The combination of a growing population and an increasingly middle-class population in Southeast Asia has led to greater resource demands across the region, and in turn a greater reliance on the Mekong River Basin’s bounty. For countries like Vietnam, whose electricity consumption is expected to triple from 2011 to 2020, exploiting the river basin’s hydroelectric potential is crucial to their continued economic development.
The greater demands on the Mekong have important feedback effects that often require trade-offs between resources. The biggest challenge for the basin is the effect of upstream damming and hydroelectric production on downstream ecological systems.
The reduction of river flow by upstream dams can both increase water salinity and reduce the amount of silt making its way down the river to replenish the nutrients of the soil, both of which hurt agricultural production and fishery health. The reduction of silt flowing down to delta cities also exacerbates coastal erosion, as the soil that washes away into the sea isn’t sufficiently replaced by the river.
These feedback effects aren’t always immediately obvious, and the consequences often take place far from the cause. For instance, hydroelectric dams built along the Kong River in Vietnam end up reducing river flow to the Mekong and in turn hurting fishing production in the Tonlé Sap, a freshwater lake in Cambodia that yields 300,000 tons of fish per year.
As demands increase on the basin and these feedback loops begin to multiply, cooperation between the basin’s six countries will be crucial. One point of tension will be between the needs of the three more economically-developed countries - China, Thailand, and Vietnam - and the three less economically-developed countries - Myanmar, Laos, and Cambodia. China, Thailand, and Vietnam face rapidly increasing energy demands and urban populations, and thus want to use the Mekong’s water for electricity and industrial production. Meanwhile, Myanmar, Laos, and Cambodia’s economies are still heavily dependent on agriculture and food production, and thus want to use the Mekong’s water for irrigation, rice fields, and fishery health.
There’s no right answer for how best to use the Mekong’s waters or how to judge whether electricity in southern China or rice production in Laos is more important. Even well-engineered and well-negotiated solutions are likely result in higher electricity prices, less access to drinking water, or greater coastal erosion. If these tradeoffs can’t be managed well, tensions between the basin’s six countries are bound to increase.

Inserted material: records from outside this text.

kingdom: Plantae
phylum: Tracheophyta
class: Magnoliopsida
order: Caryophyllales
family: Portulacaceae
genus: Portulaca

The Mekong River Commission, established by the 1995 Mekong Agreement, has done its best to keep adjudicate between differing resource demands and ensure the sustainable use of the river, but its job will only get harder as the countries continue to grow, develop, and demand more. For a region that is just beginning to reach its human, social, and economic potential, future progress will still depend heavily on the health of the powerful river that runs through it.